The story of Vintage Stuff is about a teenage boy by the name of Peregrine Roderick Clyde-Brown. He is not just naïve or dimwitted but also a sort of bumbling savage. While the same thing can be said of many other boys his age, what unfortunately makes him stand far apart from his fellow students is his proclivity towards following through on anything said to him. The most innocently said thing is always taken literally by our protagonist.
Obviously, no school wants anything to do with him, especially when he starts folding foliage when he is told to turn over a new leaf!! But after a lot of cajoling, coaxing and heavy amount of bribing his parents successfully manage to get him admission at Groxbourne. Where the faculty feels that Peregrine’s knack for taking the smallest order literally and not having a single individual thought, will make him a promising candidate for the British Army. At Groxbourne, Peregrine meets the unusual headmaster Gladstone, whose teaching methods include lashing among other things.

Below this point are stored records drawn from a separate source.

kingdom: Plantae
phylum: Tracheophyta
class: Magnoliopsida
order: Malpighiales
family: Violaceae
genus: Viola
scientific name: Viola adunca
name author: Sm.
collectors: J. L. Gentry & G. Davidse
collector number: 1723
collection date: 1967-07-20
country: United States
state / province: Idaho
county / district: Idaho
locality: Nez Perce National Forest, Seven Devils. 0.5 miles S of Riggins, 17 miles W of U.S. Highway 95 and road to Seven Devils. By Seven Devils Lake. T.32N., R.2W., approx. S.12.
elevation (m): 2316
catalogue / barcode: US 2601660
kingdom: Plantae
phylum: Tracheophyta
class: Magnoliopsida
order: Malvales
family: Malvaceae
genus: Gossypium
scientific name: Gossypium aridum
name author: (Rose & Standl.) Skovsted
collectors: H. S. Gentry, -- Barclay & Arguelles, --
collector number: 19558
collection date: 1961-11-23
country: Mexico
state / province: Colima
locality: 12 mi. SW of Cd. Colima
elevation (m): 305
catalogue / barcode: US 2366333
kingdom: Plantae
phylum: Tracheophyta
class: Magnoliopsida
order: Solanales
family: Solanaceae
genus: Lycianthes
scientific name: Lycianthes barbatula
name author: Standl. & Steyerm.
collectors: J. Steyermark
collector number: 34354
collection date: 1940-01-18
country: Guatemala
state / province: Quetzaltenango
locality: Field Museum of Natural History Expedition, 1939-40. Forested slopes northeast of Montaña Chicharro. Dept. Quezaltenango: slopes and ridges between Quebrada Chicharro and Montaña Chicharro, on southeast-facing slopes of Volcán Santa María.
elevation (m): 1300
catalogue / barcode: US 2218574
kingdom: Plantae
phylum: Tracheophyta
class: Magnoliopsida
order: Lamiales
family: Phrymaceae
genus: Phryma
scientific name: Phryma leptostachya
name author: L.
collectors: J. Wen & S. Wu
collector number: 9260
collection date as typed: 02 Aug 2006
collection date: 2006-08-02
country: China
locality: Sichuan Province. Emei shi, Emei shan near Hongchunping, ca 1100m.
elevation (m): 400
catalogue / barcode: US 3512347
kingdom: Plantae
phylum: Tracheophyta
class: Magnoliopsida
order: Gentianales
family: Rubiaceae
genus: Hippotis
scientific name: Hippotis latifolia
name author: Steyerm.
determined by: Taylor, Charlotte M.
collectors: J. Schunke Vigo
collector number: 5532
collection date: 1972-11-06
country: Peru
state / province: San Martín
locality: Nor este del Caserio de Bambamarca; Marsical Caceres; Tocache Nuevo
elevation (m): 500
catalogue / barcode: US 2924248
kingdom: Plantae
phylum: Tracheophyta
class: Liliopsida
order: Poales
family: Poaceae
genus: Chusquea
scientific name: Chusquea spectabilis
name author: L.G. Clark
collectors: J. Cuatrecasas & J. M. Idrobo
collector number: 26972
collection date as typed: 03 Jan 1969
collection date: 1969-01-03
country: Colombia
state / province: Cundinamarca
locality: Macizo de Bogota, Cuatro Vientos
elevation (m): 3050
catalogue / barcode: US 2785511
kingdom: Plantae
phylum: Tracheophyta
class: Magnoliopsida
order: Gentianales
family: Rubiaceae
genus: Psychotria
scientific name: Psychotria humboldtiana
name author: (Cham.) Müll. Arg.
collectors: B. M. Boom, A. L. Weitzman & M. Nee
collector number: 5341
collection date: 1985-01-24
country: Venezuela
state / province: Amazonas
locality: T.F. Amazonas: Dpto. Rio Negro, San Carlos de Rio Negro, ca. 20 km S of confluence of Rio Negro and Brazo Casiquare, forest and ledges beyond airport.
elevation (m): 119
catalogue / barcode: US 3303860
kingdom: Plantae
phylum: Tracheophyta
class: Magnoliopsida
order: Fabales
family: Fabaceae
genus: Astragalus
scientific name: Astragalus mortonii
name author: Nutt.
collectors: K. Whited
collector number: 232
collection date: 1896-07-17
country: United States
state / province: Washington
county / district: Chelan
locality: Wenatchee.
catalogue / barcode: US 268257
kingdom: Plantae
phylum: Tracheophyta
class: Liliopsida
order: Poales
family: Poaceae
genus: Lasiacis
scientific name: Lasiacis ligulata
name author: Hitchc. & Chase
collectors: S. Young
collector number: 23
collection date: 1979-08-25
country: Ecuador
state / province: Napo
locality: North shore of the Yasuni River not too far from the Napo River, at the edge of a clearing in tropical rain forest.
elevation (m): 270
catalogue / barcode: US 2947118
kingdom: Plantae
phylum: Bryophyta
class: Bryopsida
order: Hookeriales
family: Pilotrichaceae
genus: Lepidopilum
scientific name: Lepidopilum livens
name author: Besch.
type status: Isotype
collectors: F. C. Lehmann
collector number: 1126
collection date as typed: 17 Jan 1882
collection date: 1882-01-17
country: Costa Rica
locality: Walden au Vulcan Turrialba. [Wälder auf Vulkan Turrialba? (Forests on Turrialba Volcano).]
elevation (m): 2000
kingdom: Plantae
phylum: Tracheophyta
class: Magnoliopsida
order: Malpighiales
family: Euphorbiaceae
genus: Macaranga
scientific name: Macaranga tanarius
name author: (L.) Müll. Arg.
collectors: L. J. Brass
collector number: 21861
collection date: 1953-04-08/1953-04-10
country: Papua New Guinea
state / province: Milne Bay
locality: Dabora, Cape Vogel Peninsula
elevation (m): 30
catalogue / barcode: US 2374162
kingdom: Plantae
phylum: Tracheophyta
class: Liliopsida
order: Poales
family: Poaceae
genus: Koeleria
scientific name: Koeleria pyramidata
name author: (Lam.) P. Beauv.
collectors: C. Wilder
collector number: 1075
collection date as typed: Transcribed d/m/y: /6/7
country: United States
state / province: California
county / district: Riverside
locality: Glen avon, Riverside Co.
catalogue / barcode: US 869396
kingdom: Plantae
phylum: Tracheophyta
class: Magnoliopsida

What follows is true to Tom Sharpe’s style of writing. Gladstone manages to take Peregrine on a mysterious journey which does start in England, but soon crosses borders into France, and lands up exploding with Peregrine storming a French castle. If that wasn’t enough Peregrine does manage some mischief, mayhem and above all a murder within the French castle.
Tom Sharpe out does himself with this novel, especially by displaying a wonderful command over the English language and allowing the readers to truly enjoy all its nuances and innuendos. A boy who takes every order and command, no matter how innocently said, literally. Together with a headmaster who is just a little beyond extreme, the duo manage to stir up enough trouble which results in car crashes, shootings and chaos.
Though the novel feels a bit dated, it is an enjoyable and entertaining read. As always, one can expect larger than life situations, unrealistic characters and a completely insane plot which creates a fast moving witty book full of twists and unexpected surprises. Do not expect it to make sense, but you can expect a delightful play on words, and typical wry British humor which is showcased beautifully through Peregrine’s actions.
Like all of Tom Sharpe’s other books, this one too, is a quick read which will leave you in splits from the word go. If you have read a Sharpe book before, then you know what you are in for; but if you haven’t, then buckle down for complete anarchy.